Auto create temporary site-level scope is not working when page is blocked via CloudFlare

[skudo12]

This is a freshly loaded page and no site-level scope is created, as seen in the screenshot (box indicator is black). This happens only on this blocked page via CloudFlare. EDIT: My ip address is exposed in the first screenshot, will upload a new one.

[gorhill]

Yes, I've seen this regularly.

I believe cookies being blocked might be the cause. Thing is, once this happens, it seems there is a period for which the page will still be unavailable despite allowing cookies. I doubt there is anything HTTPSB can do, it's a server-side behavior, which ignores that people might be using a blocker as a way to protect their privacy.

Note: also, if you could supply a link which I can click that would be nice.

Edit: Regarding the lack of site-scope creation (which I forgot to address, as I focused on the resulting page), it is probably because a non "200 status ok" is returned by the server. Question becomes, should a site-level scope be created when an error is returned by the server?

[skudo12]

Here is a sample URL. -http://forum.gamesports.net/dota/showthread.php?t=77577

[skudo12]

Bumping this. Enabling the "Remove third-party HTTP referer information from requests to non-whitelisted hostnames" settings causes this. However disabling this setting and adding the --no-referrers switch to Chromium does not result to the browser being blocked by CloudFlare.

[gorhill]

I have the setting to remove HTTP referer on, and clicking on http://forum.gamesports.net/dota/showthread.php?t=77577 worked fine, I was not served with the CloudFlare 1010 error.
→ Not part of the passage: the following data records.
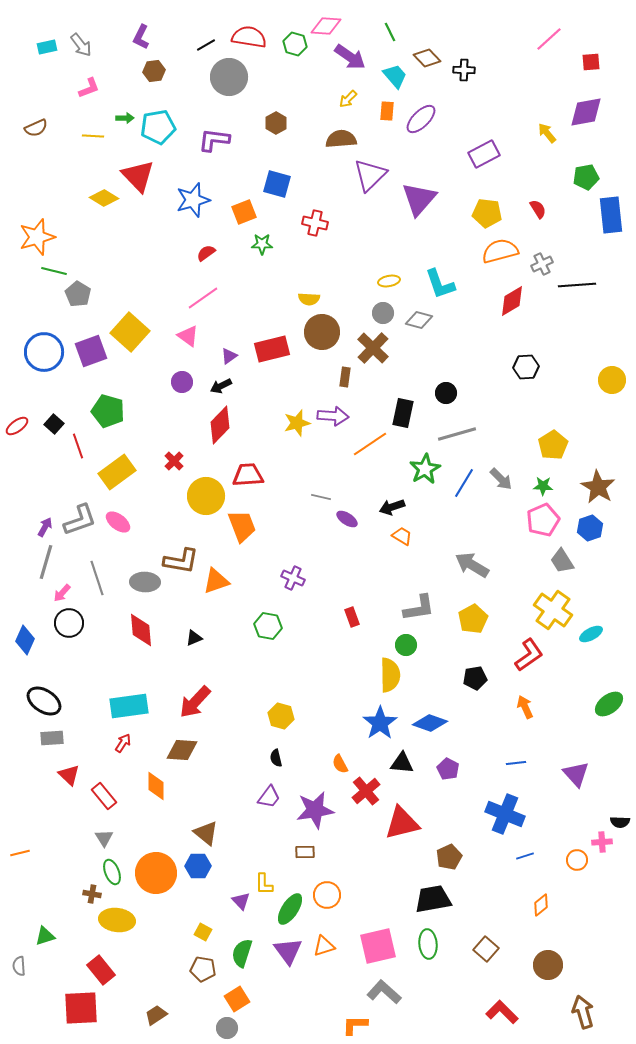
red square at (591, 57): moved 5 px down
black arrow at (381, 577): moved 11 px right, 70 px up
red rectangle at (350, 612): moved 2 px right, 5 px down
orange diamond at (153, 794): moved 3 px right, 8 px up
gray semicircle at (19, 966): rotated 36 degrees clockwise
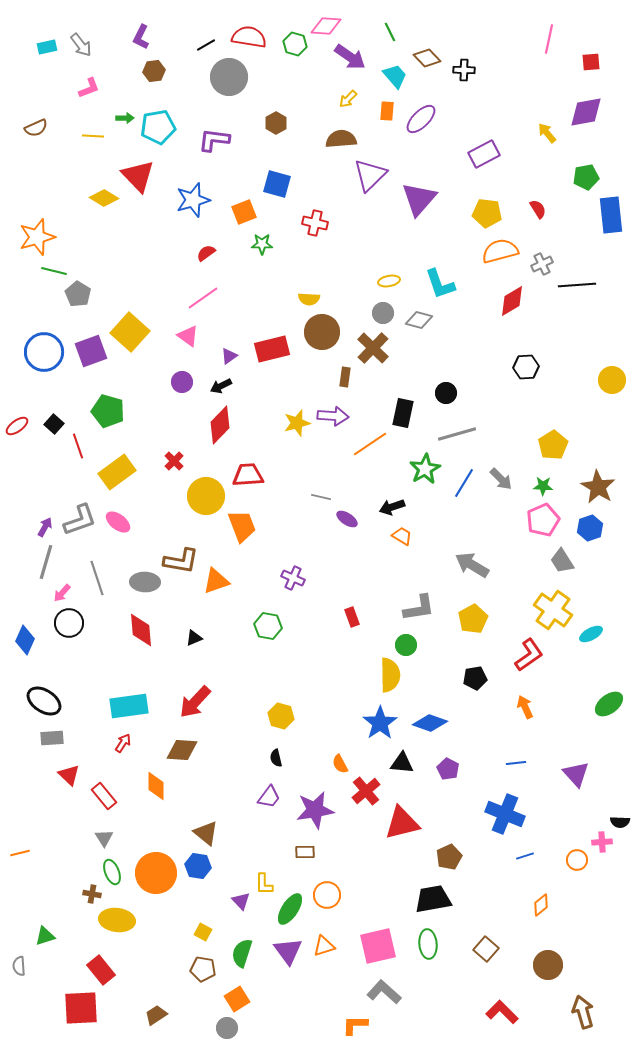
pink line at (549, 39): rotated 36 degrees counterclockwise
blue hexagon at (198, 866): rotated 10 degrees clockwise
Those CloudFlare errors are difficult to reproduce, their is some randomness going on, it may be cookies, HTTP referer or whatever else, I don't know since their heuristic for generating a "positive" is not public as far as I know.

Re. "CloudFlare Error 1010": https://support.cloudflare.com/hc/en-us/articles/200171806-Error-1010-The-owner-of-this-website-has-banned-your-access-based-on-your-browser-s-signature

I strongly dislike that whatever heuristic CloudFlare is using in his tools is impacting a user's own choice to not share specific information.

[gorhill]

Ok I clicked the home page http://www.joindota.com/ which caused the Error 1010 from CloudFlare to be served. Allowing cookies for the domain and refreshing fixed the problem. Blocked the cookie again and the page was still properly served.
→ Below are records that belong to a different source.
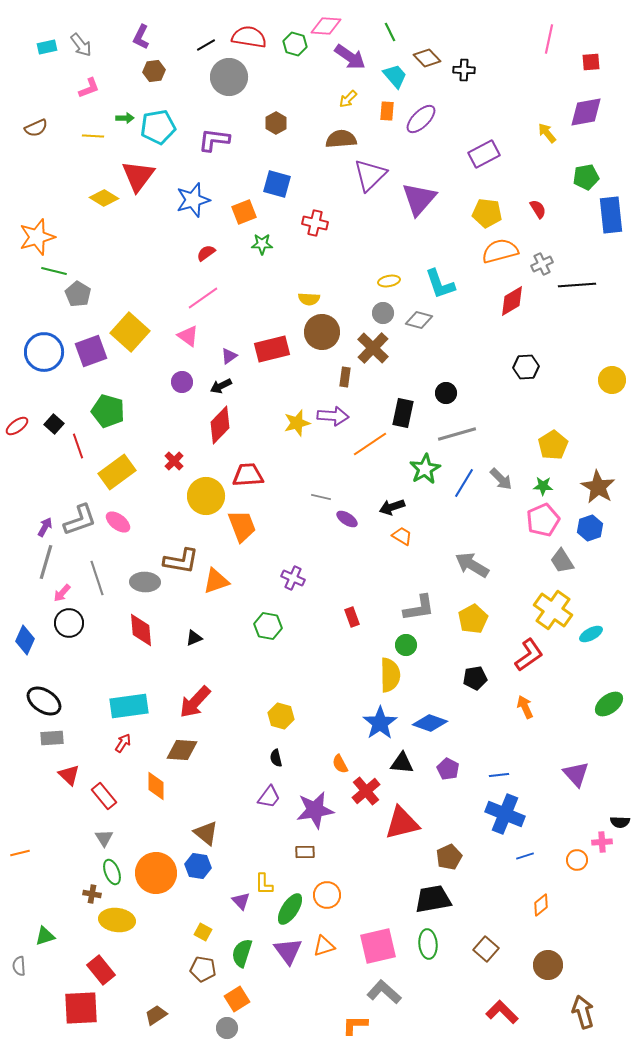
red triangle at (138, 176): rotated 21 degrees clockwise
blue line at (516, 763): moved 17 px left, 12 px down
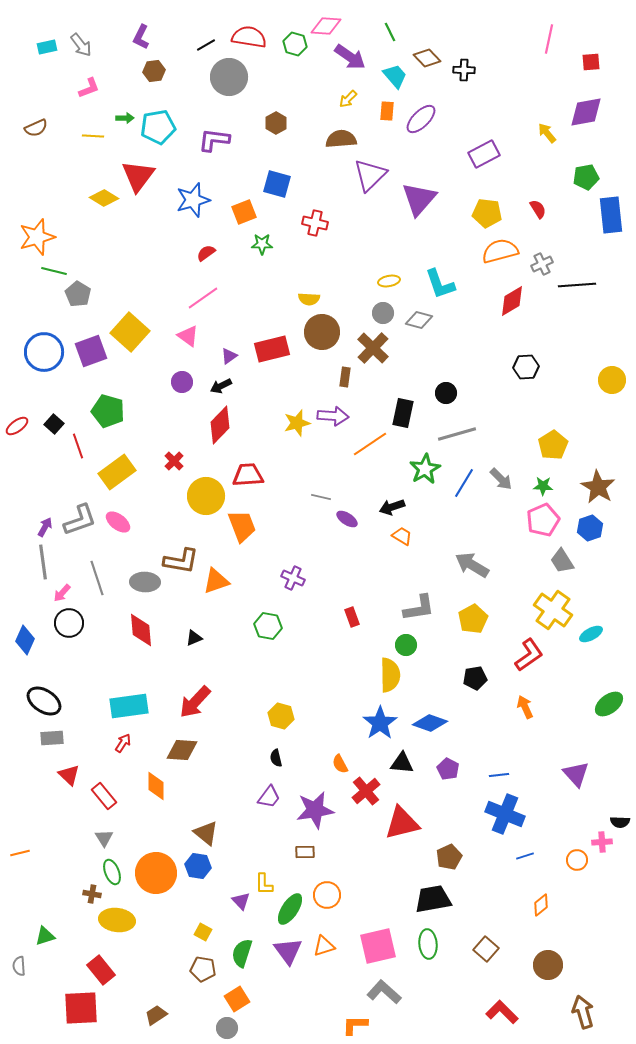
gray line at (46, 562): moved 3 px left; rotated 24 degrees counterclockwise
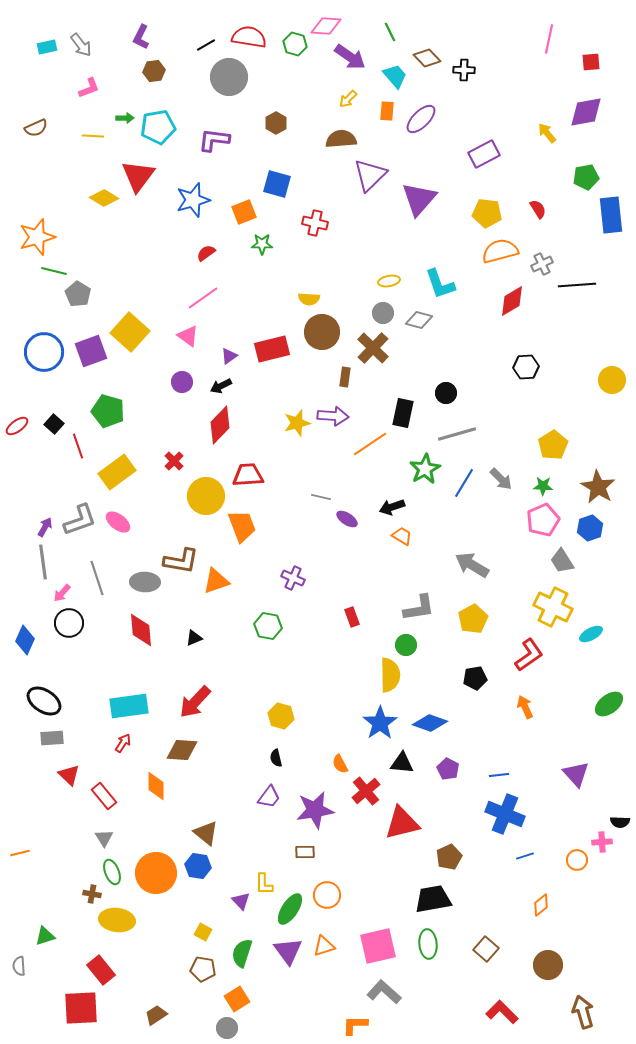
yellow cross at (553, 610): moved 3 px up; rotated 9 degrees counterclockwise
So it's not HTTP referer or cookie specifically, there is a heuristic on CloudFlare-backed servers which may be one lack of information or another or a combination which will cause CloudFlare to presume a malicious visitor.

There is nothing HTTPSB can do, if a user chooses to block cookies or referers or whatever, the extension has to respect these settings.

[skudo12]

That was odd. I'm gonna test again on my end.

[yhager]

I can confirm that unchecking 'Remove third-party HTTP referer information from requests to non-whitelisted hostnames' a site that was giving me this error loaded fine.

This does seem random though.. I have a domain I use cloudflare with, and I have 'browser integrity check' set to on, and cloudflare does not block me regardless if this option is checked or not.. confusing..

[pepelepoo]

There might be something HTTPSB can do: how about an option to have the referrer be the requested page?

Also, I think what's tripping it up w/ the referrer is that it is actually transmitted, but it's empty.

An afterthought: an empty referrer or a referrer that's the URL of the page can both be used to identify someone. Isn't there a way to take out the Referer altogether?

[gorhill]

@pepelepoo Good idea. Yes I can take out the referer. I will do this, though I can't tell whether this takes care of all the cases.